■ **Source document**:
..............................
Yeah, so for Aloha water treatment plant and HVAC sim, there's Python scripts you run and they're just servers. So with that servers, there is like a graphical interface to you can change the values. So for Aloha, you can change the inflow rate, the outflow rate, and then in the visualization, you see how the process is affected. Now you can use those as an endpoint for any adversary like tool you have that's OT specific. So I could take my cutter for OT, I could take a custom-made like Modbus client and perform rights against that, and then I will see on the process how that changes. Really serving as an endpoint to where now I can see just using OT-specific functions, protocol communication, how my processes changed. And then if you have like Wireshark in the background or whatever you want to use for network traffic analysis, we can see how these different uh protocol commands are sent across network, how responses are done, how discovery functions are working. So instead of just having a like adversary emulation platform send out these commands and their responses, now we can see like more realistic behaviors.

SPEAKER_01

And can users feed like their own samples of their own traffic to the platform, or is it kind of generic?

SPEAKER_00

Yeah, so when we say traffic, uh we're not actually like um recording traffic, it's more of a the server sends like endpoint and it'll take any responses. So you could just throw random responses at it and see how that breaks it. But it's just like giving realistic responses back to it based on like protocol specification. So any user could take any like client they want and just attack it and test. But we're not like uh encounter itself inputting traffic, it's more of a the simulator's uh responding to anything it gets. Got it. Okay.

SPEAKER_01

All right, so let's talk about the Aloha water treatment plant. Um, basically, what was kind of the the driver for this one? It mimics a a water storage tank, correct?
..............................
■ **Tasks to carry out**:
A - Which two values does the transcript say you can change in the graphical interface for Aloha?
B - Write down the passage of the transcript starting at "Yeah, so when" and ending at "storage tank, correct?".
The material that follows comes from a separate source.
..............................
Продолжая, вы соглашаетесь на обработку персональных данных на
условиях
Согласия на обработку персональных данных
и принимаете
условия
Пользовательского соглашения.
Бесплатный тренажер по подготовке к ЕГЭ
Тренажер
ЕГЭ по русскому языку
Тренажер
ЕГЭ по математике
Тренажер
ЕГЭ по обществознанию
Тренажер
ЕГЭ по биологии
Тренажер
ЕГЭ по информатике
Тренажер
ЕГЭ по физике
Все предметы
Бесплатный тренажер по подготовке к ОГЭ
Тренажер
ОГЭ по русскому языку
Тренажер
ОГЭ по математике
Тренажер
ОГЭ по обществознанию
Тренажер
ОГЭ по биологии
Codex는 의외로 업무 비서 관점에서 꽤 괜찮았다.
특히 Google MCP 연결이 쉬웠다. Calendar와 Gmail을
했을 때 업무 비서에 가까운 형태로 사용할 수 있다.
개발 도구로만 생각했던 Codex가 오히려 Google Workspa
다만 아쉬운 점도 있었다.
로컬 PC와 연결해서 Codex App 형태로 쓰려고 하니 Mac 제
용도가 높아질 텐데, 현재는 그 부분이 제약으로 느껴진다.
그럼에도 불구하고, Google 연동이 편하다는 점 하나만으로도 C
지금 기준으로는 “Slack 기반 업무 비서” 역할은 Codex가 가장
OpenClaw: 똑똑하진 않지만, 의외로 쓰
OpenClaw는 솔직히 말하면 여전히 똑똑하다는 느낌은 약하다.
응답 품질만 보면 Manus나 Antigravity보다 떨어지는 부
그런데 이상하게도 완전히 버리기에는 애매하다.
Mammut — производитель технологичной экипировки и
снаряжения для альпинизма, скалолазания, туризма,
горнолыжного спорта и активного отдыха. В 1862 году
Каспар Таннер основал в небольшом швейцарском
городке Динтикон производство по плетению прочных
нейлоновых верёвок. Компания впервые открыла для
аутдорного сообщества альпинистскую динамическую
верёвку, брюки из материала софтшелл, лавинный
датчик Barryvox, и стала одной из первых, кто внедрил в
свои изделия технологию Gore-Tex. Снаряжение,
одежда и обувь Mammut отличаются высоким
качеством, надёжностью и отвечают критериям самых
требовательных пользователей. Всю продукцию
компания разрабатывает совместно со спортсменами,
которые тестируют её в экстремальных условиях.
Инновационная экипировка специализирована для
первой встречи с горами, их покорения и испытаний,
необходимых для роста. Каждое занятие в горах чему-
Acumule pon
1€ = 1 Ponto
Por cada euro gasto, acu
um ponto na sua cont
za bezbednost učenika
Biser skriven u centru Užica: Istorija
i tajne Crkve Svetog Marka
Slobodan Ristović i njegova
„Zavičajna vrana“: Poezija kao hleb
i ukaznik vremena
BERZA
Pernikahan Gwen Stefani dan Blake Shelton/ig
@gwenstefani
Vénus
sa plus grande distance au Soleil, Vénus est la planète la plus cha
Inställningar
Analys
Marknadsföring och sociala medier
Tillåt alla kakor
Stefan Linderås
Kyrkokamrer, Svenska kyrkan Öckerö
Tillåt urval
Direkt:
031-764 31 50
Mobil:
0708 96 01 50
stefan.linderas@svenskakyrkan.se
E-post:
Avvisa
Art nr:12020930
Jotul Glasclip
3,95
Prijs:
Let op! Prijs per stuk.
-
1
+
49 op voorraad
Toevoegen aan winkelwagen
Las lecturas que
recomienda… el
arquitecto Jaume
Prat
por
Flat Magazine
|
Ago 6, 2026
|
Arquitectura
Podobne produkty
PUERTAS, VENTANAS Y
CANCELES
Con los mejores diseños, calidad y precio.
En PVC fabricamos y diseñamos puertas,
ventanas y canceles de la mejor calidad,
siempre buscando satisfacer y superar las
..............................
■ **Answers to the problems**:
A - The inflow rate and the outflow rate.

B -
Yeah, so when we say traffic, uh we're not actually like um recording traffic, it's more of a the server sends like endpoint and it'll take any responses. So you could just throw random responses at it and see how that breaks it. But it's just like giving realistic responses back to it based on like protocol specification. So any user could take any like client they want and just attack it and test. But we're not like uh encounter itself inputting traffic, it's more of a the simulator's uh responding to anything it gets. Got it. Okay.

SPEAKER_01

All right, so let's talk about the Aloha water treatment plant. Um, basically, what was kind of the the driver for this one? It mimics a a water storage tank, correct?